* _Job_:
In the material below, find the line with "decorative pillow: present [19,197,101,229]" and the line with "tote bag: present", then output those two lines and every line between them, exactly.

* _Task input_:
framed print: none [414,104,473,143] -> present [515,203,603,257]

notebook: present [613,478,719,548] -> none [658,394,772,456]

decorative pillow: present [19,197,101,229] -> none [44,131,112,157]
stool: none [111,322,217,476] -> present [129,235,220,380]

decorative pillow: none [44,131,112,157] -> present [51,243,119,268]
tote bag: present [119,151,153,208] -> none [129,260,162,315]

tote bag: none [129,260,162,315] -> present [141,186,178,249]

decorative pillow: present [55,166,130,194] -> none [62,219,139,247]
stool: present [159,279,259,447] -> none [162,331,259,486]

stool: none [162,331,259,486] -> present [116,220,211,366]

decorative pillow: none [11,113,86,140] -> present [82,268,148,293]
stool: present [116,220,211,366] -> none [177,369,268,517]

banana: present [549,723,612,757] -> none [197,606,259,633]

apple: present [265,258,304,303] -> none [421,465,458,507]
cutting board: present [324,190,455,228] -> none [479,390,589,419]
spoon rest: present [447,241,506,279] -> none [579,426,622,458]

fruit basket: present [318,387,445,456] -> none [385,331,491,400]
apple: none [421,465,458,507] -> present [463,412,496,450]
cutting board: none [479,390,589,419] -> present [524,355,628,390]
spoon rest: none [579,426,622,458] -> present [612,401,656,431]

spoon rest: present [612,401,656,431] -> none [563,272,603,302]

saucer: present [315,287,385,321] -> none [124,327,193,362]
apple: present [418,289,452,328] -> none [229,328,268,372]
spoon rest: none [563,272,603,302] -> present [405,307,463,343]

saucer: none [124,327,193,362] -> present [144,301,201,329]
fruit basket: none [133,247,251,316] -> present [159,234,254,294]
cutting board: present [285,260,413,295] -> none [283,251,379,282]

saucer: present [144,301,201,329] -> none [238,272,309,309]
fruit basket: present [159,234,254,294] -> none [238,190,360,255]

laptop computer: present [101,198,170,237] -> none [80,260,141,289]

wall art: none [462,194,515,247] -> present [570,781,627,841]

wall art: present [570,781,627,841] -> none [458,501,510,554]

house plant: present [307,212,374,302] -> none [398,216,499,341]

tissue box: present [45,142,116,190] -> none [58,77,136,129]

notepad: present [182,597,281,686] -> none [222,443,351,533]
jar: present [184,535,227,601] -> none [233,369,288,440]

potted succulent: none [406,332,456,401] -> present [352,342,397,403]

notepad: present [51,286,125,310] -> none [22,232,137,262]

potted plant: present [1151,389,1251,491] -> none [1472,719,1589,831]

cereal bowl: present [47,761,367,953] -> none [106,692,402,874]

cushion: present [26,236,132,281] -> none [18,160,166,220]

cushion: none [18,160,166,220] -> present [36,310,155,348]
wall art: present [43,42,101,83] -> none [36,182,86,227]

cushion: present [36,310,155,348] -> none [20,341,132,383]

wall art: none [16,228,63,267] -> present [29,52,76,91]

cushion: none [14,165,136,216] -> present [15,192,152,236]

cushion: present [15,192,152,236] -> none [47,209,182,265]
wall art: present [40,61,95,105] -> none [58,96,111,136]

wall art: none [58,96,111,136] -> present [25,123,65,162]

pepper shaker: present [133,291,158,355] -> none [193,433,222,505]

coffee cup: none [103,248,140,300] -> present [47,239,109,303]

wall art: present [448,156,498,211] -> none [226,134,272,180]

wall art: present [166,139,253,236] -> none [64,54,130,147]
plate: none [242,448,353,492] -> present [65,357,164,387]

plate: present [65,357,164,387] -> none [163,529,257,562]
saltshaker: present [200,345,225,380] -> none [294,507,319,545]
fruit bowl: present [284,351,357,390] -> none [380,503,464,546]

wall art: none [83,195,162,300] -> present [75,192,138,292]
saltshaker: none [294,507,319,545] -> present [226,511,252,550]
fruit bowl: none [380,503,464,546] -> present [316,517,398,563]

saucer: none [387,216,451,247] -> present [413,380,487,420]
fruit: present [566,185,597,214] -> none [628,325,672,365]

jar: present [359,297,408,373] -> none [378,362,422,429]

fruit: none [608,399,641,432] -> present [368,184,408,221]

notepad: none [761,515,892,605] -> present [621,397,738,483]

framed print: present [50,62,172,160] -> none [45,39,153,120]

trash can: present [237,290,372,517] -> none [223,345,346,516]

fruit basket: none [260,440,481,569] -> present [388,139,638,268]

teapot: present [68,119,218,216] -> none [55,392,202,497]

* _Solved exercise_:
decorative pillow: present [19,197,101,229] -> none [44,131,112,157]
stool: none [111,322,217,476] -> present [129,235,220,380]

decorative pillow: none [44,131,112,157] -> present [51,243,119,268]
tote bag: present [119,151,153,208] -> none [129,260,162,315]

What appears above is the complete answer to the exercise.